Eating and supplements
I’m not going to pretend that food and nutrition don’t have a part to play. The trick is to enjoy what you eat, rather than give yourself a huge list of what to deprive yourself of. I now follow a mainly plant-based diet and avoid gluten and dairy, but the latest wellness trends make this pretty easy. There are vegan cafés everywhere and healthy options on menus, plus I love playing around with food and recipes. I even trained as a natural chef at the College of Naturopathic Medicine. I find taking a probiotic and a prebiotic also helps with my gut health. But really, it’s about working out what works for you, with your lifestyle.
Over time, I’ve learnt that managing eczema isn’t really about clearing up your skin. It’s about learning what can trigger a flare-up and addressing that. Stress is one of the most common factors behind an eczema flare-up so it makes sense that reducing stress is a good long-term solution. Easier said than done? Remember, stress isn’t always a bad thing, and in fact we all need it in small doses. But when it becomes chronic then it’s a problem. Walking in the fresh air, deep breathing and meditation can all help. I also find journalling a good way to reduce stress, by putting all my thoughts on paper. For me, mindfulness is also very helpful. I acknowledge my fears and try to reframe all negativities in a more positive way.
Getting enough sleep
Lack of sleep can be a cause of stress, so it stands to reason a good night’s sleep will go a long way. I have developed my own bedtime routine. I love a bath with Dead Sea salts, then I moisturise myself from head to toe. My phone is firmly switched off, and I try to be in bed before midnight. Sipping camomile tea or another non caffeinated drink is also a great way to wind down.

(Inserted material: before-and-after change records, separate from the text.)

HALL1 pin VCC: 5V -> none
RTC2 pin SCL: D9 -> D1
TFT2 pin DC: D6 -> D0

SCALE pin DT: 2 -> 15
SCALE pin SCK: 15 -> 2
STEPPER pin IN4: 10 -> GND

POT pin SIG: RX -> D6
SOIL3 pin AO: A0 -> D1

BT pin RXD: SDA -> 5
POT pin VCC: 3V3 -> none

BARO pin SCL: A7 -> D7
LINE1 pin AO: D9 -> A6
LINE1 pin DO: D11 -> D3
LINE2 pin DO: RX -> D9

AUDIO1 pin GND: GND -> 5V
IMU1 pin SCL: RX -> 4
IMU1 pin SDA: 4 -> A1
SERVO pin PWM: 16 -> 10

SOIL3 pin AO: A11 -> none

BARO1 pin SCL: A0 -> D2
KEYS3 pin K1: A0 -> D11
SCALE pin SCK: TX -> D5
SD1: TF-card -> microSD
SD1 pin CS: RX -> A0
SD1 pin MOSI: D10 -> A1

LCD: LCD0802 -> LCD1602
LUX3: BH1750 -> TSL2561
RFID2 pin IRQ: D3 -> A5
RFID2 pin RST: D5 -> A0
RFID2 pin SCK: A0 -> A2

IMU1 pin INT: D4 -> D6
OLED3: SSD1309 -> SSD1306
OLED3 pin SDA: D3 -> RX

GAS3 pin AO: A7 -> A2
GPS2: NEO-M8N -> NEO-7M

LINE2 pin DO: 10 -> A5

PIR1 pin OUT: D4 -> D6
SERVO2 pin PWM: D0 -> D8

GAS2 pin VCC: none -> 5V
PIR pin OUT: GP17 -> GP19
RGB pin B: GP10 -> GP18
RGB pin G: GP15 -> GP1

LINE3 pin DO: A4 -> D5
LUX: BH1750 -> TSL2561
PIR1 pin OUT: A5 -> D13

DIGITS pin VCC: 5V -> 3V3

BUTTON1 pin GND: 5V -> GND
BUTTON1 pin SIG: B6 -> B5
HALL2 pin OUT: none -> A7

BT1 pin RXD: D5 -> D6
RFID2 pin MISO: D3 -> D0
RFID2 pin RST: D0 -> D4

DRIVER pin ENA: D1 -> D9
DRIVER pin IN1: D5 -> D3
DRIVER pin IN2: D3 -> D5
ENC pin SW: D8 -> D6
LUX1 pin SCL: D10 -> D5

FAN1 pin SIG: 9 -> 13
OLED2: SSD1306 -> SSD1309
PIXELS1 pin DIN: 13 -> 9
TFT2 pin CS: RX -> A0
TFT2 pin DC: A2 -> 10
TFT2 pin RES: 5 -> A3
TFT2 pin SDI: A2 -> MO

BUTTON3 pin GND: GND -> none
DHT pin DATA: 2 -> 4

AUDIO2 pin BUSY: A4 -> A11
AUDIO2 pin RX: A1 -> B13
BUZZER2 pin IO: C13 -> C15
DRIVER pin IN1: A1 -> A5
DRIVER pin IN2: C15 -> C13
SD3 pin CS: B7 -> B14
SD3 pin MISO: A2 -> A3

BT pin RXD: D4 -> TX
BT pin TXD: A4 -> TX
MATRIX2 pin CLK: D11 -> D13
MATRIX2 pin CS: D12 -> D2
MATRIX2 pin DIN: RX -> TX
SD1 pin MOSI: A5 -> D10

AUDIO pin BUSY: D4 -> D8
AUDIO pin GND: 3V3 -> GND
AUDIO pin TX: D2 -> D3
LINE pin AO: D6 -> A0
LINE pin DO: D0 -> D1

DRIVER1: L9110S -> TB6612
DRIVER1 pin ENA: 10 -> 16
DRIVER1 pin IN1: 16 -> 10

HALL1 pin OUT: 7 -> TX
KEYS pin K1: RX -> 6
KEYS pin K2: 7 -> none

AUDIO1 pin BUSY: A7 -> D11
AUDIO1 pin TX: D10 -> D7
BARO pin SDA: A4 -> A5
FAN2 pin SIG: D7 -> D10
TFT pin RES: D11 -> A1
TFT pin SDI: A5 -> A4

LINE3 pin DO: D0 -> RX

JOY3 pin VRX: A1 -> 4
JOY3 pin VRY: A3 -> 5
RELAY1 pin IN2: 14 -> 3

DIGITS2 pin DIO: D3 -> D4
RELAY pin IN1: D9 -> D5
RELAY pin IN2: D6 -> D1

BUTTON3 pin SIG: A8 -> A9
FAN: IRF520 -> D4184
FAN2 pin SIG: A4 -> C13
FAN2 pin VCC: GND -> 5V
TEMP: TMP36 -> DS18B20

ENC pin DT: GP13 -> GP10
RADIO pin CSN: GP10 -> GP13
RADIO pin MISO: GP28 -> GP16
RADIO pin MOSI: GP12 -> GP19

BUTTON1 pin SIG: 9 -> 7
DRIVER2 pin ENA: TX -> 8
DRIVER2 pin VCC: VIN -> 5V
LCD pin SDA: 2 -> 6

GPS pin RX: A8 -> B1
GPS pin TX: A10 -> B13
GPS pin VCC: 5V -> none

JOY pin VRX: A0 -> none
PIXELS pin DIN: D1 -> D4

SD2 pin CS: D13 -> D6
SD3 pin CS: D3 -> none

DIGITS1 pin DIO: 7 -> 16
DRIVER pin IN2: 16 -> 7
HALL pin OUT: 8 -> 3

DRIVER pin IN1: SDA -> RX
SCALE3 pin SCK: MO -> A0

This is another great way to de-stress. I love to mix my exercises up so I don’t get bored. A long walk in the great outdoors is brilliant, and I also love to run. After some convincing, I’ve also taken up yoga. I always thought it was too slow-paced, but I’ve discovered Vinyasa yoga, which is relaxing but also fast paced. Most of my mornings now start with a yoga flow.
It’s amazing the difference supportive relationships make to your overall wellbeing. By this, I don’t just mean a romantic relationship, although this counts too! But having supportive friends, family and people around you is a real boost. For years I kept myself bottled up, but as soon as I started opening up to people about how my eczema made me feel it was like a new world opened up. Where I’d always been ashamed, I now felt empowered. So don’t be afraid to turn to the people in your life. You are there for them, and they are there for you.
In the same way, it’s important to be your own champion, too. It may sound strange, but if I have an eczema flare-up now, I treat it with gratitude. As I massage and moisturise my skin, I thank it for reminding me it’s time to slow down and treat myself with kindness. It’s all about reframing how you see things. I’ve learnt I can’t just make my eczema go away. But now instead of hating it, I embrace it.
I hope these tips will give you some food for thought if you suffer from eczema. While creams and pills can help you to soothe your skin, it’s important to look at the reasons you’re getting flare-ups and tackle them from within. For me, a massive mental overhaul means I can now look at negative situations completely differently, which makes a huge difference to my stress levels.